INFORMATION SUPPLIED:
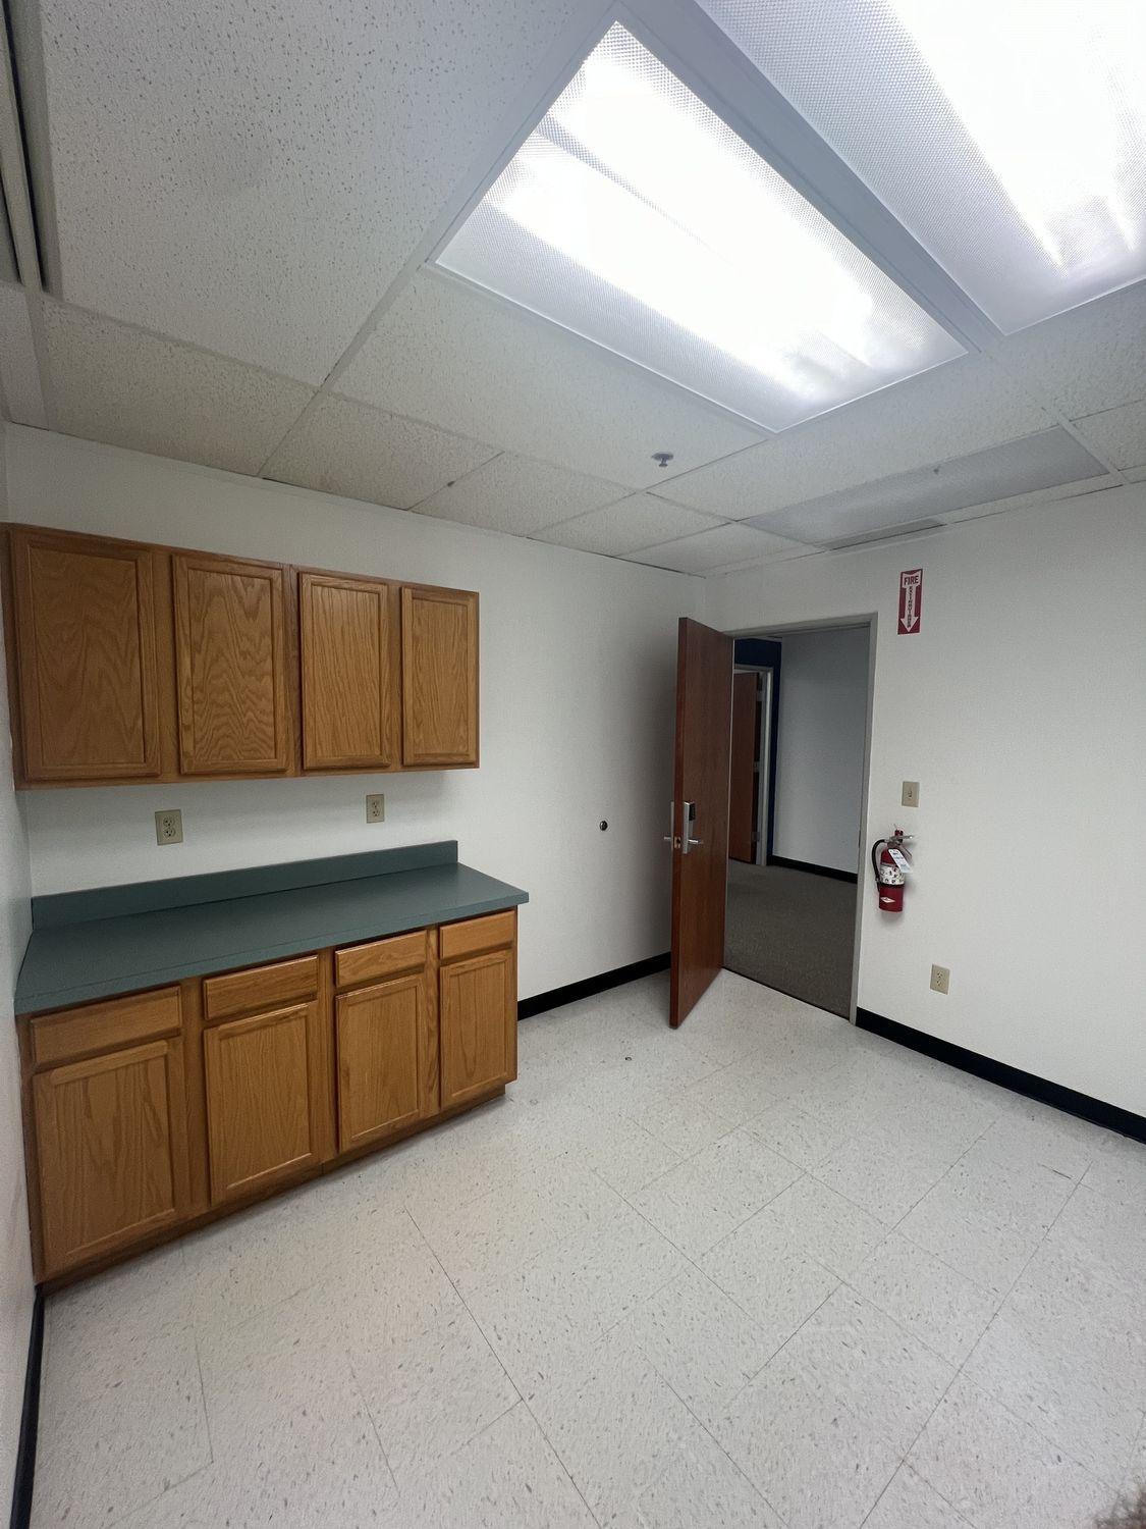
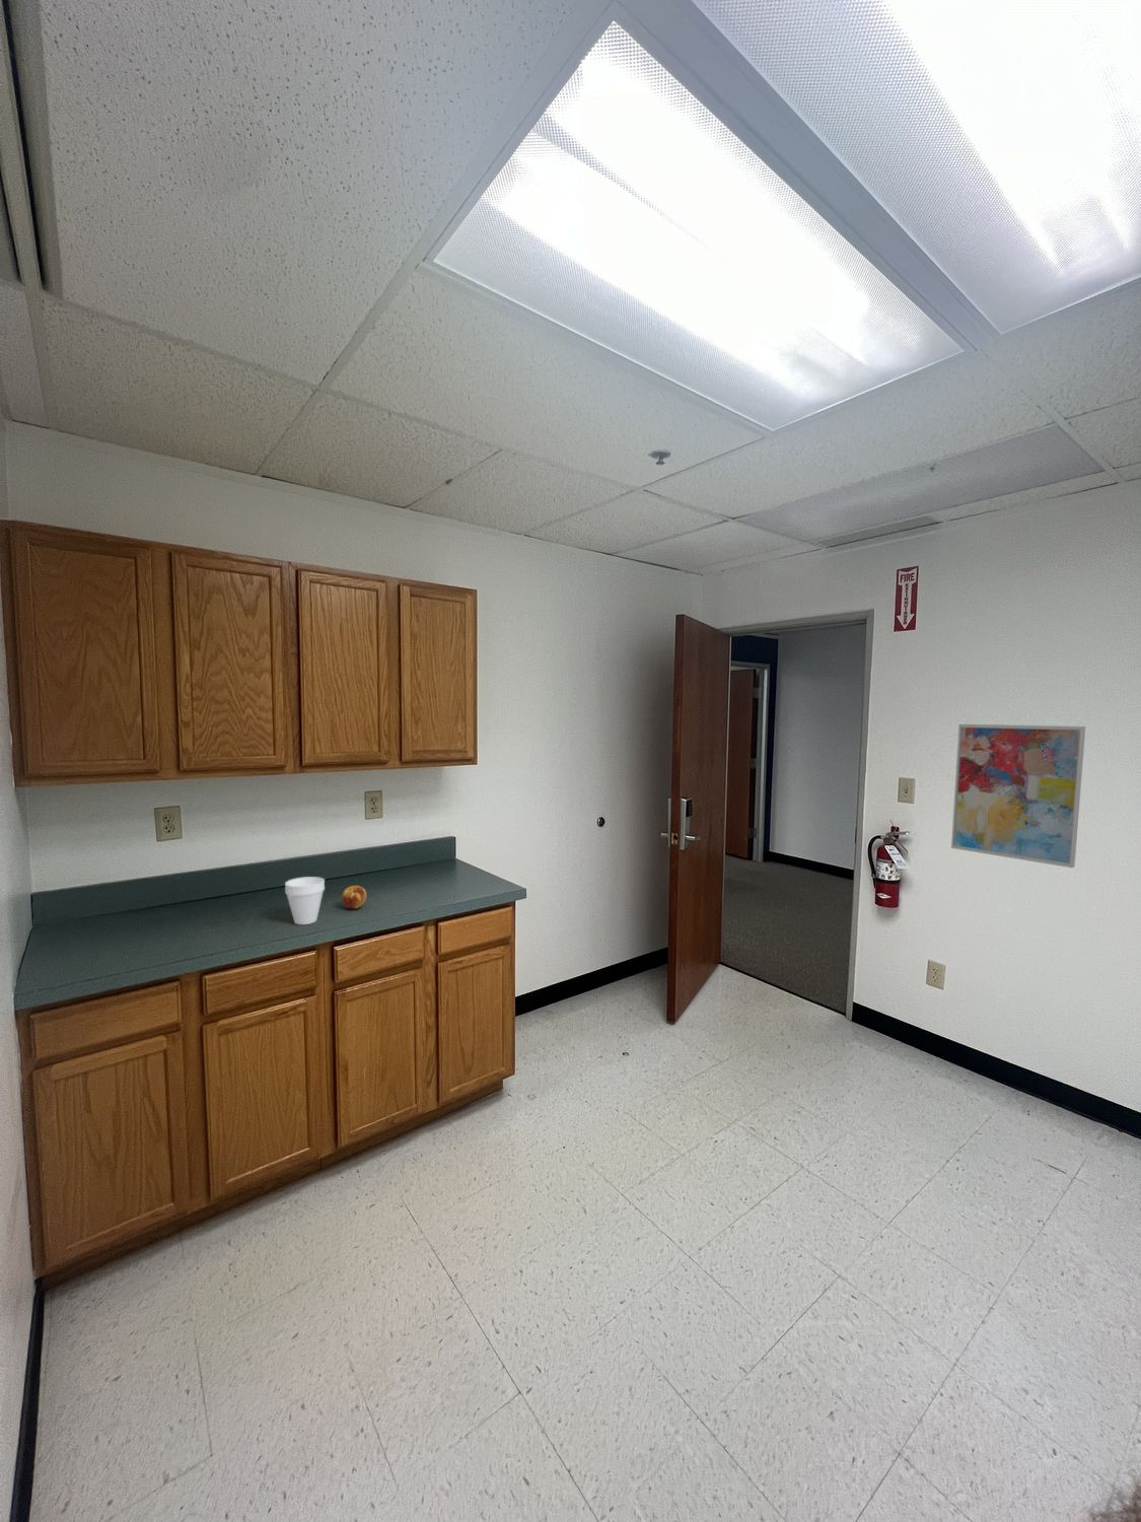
+ wall art [950,724,1086,869]
+ fruit [340,883,367,910]
+ cup [284,876,326,925]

EXERCISE DETAILS: Every line of the data above is to be set down word for word, with the pictures left out.

REPLY:
+ wall art [950,724,1086,869]
+ fruit [340,883,367,910]
+ cup [284,876,326,925]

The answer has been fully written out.